#### Assigned task 1
In the page on using Git with OpenOffice.org, what is the stated size of the 3rd party stuff?
#### Assigned task 2
Write a continuation of the page on using Git with OpenOffice.org, starting after its final sentence.
Start of Source text
Latest revision as of 00:40, 16 December 2009

Git is a popular version control system designed to handle very large projects with speed and efficiency. See http://git.or.cz/ for more info.

The Windows users might be interested in the MinGW git port (binaries).

Git and OpenOffice.org

A functional git tree with the entire OOo history for testing purposes is here: http://go-oo.org/git. It is an imported CVS tree that was split into two parts:

  • The sources themselves - ooo.git
  • The 3rd party stuff (binary mozilla, zlib, berkeleydb, ...) - 3rdparty.git

The size of the sources is about 1.3G, the size of the 3rd party stuff is 591M. Please follow the instructions on http://go-oo.org/git to get the tree.

For testing purposes, even a git tree without history is available as git://go-oo.org/git/without-history/src680-m211.git. It is a full import of src680-m211 (with the 3rdparty libraries, localizations, etc.) The plan is to start the OOo git tree as a tree without history with the possibility to 'graft' the history into this (message, sample script).
End of Source text
Start of Recorded data
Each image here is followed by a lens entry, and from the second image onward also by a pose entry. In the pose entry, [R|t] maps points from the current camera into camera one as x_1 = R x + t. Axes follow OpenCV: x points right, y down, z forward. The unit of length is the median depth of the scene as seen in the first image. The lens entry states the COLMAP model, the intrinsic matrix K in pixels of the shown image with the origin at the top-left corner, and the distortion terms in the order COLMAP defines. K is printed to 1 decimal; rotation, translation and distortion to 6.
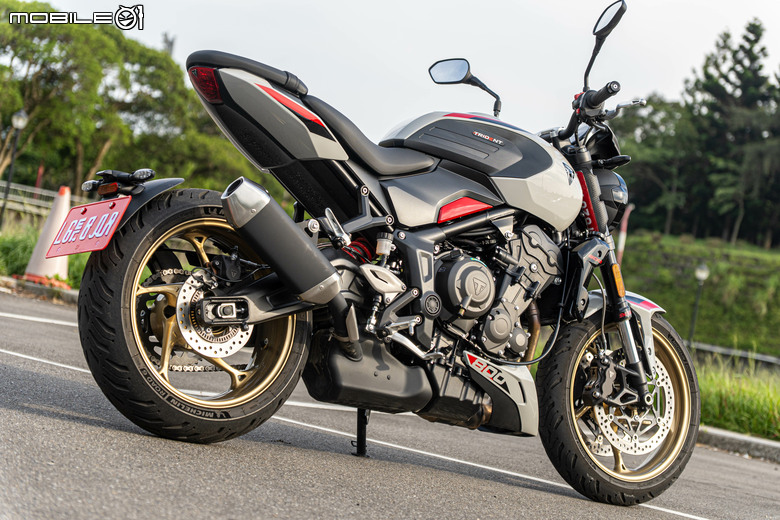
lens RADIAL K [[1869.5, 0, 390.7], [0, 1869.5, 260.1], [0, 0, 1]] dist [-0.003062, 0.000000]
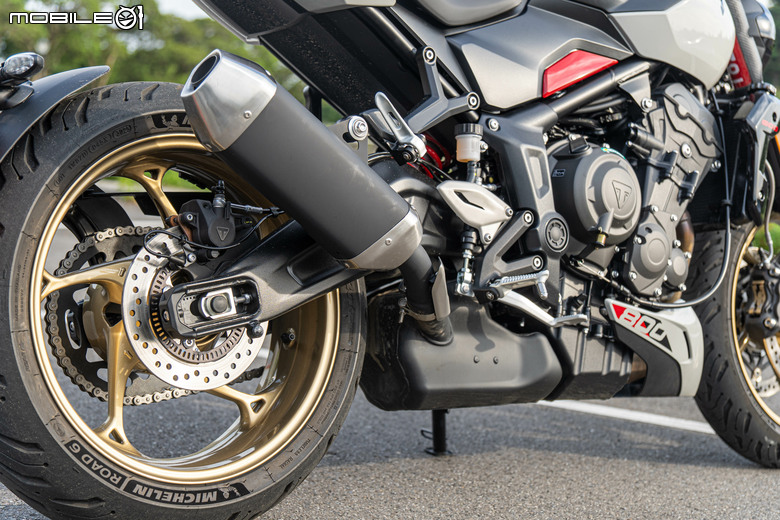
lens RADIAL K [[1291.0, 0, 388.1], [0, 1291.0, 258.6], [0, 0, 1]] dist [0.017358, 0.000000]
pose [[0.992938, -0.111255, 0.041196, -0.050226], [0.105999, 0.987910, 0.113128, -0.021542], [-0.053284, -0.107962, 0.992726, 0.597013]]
End of Recorded data
#### Task response 1
591M

#### Task response 2
Transformations

These transformations are done while converting from CVS:

  • The OOo repository is split into the sources and 3rd party sources as described above
  • 'cws_src680_xyz' branches are renamed to simple 'xyz'
  • 'CWS_SRC680_XYZ_ANCHOR' tags are renamed to simple 'XYZ'
  • 'INTEGRATION: CWS xyz' commits are grouped into one commit (they are generated by CWS tooling per-file), and treated as a merge in the git tree
  • Tabs are converted to 4 spaces at the beginning of the lines in .c/.cxx/.h/.hxx/.mk/.src
  • 'RESYNC:.*FILE MERGED', and 'RESYNC:.*FILE REMOVED' are grouped inside branches (with single 'RESYNC' log entry)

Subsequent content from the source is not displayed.